**WORK TO BE COMPLETED**
Replace "reservation" with "booking" in the stretch of the records from the line containing "experienced during their" through the end of the records, changing nothing else, and return only those lines.

*** Block opens ***

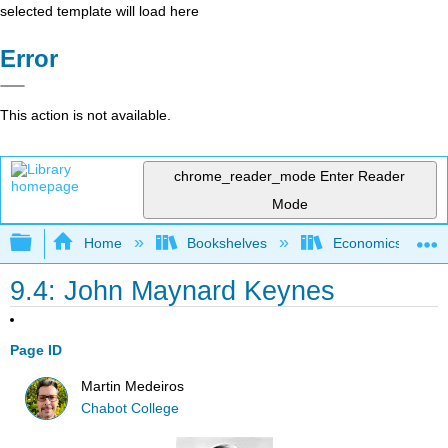
selected template will load here
Error
This action is not available.
chrome_reader_mode
Enter Reader
Mode
Expand/collapse global hierarchy
Home
Bookshelves
Economics
9.4: John Maynard Keynes
Page ID
Martin Medeiros
Chabot College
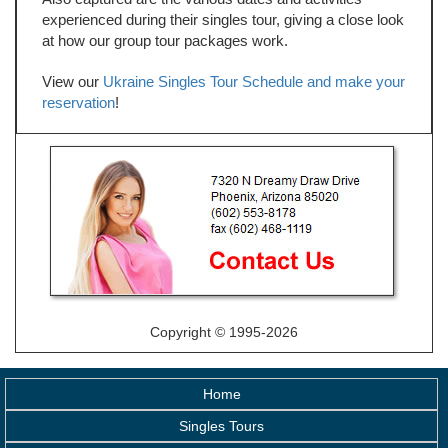
experienced during their singles tour, giving a close look
at how our group tour packages work.
View our
Ukraine Singles Tour Schedule and make your
reservation
!
Copyright © 1995-2026
Home
Singles Tours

*** Block closes ***

**RESULT FOR THIS EXERCISE**
experienced during their singles tour, giving a close look
at how our group tour packages work.
View our
Ukraine Singles Tour Schedule and make your
booking
!
Copyright © 1995-2026
Home
Singles Tours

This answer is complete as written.